◆ **Activity**
Pictures are not part of the copy; repeat everything else in the records exactly.

---- Information provided

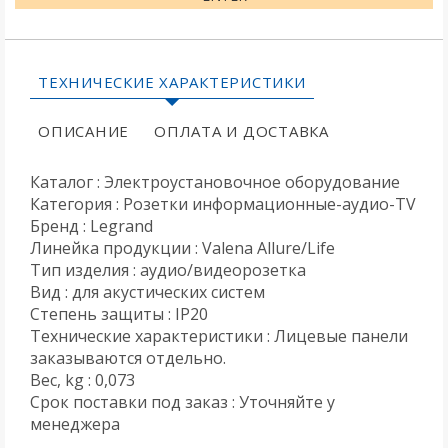
ТЕХНИЧЕСКИЕ ХАРАКТЕРИСТИКИ
ОПИСАНИЕ
ОПЛАТА И ДОСТАВКА
Каталог : Электроустановочное оборудование
Категория : Розетки информационные-аудио-TV
Бренд : Legrand
Линейка продукции : Valena Allure/Life
Тип изделия : аудио/видеорозетка
Вид : для акустических систем
Степень защиты : IP20
Технические характеристики : Лицевые панели
заказываются отдельно.
Вес, kg : 0,073
Срок поставки под заказ : Уточняйте у
менеджера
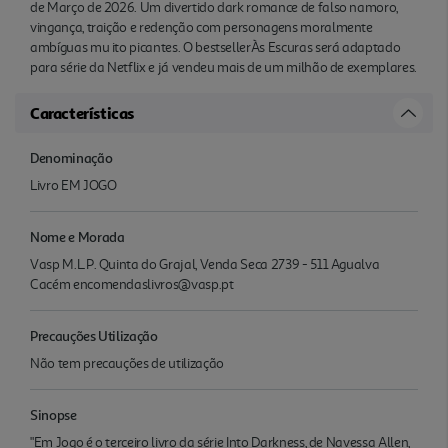
de Março de 2026. Um divertido dark romance de falso namoro,
vingança, traição e redenção com personagens moralmente
ambíguas mu ito picantes. O bestsellerÀs Escuras será adaptado
para série da Netflix e já vendeu mais de um milhão de exemplares.
Características
Denominação
Livro EM JOGO
Nome e Morada
Vasp M.L.P. Quinta do Grajal, Venda Seca 2739 - 511 Agualva
Cacém encomendaslivros@vasp.pt
Precauções Utilização
Não tem precauções de utilização
Sinopse
"Em Jogo é o terceiro livro da série Into Darkness, de Navessa Allen,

--------

◆ **Answer to this exercise**
ТЕХНИЧЕСКИЕ ХАРАКТЕРИСТИКИ
ОПИСАНИЕ
ОПЛАТА И ДОСТАВКА
Каталог : Электроустановочное оборудование
Категория : Розетки информационные-аудио-TV
Бренд : Legrand
Линейка продукции : Valena Allure/Life
Тип изделия : аудио/видеорозетка
Вид : для акустических систем
Степень защиты : IP20
Технические характеристики : Лицевые панели
заказываются отдельно.
Вес, kg : 0,073
Срок поставки под заказ : Уточняйте у
менеджера
de Março de 2026. Um divertido dark romance de falso namoro,
vingança, traição e redenção com personagens moralmente
ambíguas mu ito picantes. O bestsellerÀs Escuras será adaptado
para série da Netflix e já vendeu mais de um milhão de exemplares.
Características
Denominação
Livro EM JOGO
Nome e Morada
Vasp M.L.P. Quinta do Grajal, Venda Seca 2739 - 511 Agualva
Cacém encomendaslivros@vasp.pt
Precauções Utilização
Não tem precauções de utilização
Sinopse
"Em Jogo é o terceiro livro da série Into Darkness, de Navessa Allen,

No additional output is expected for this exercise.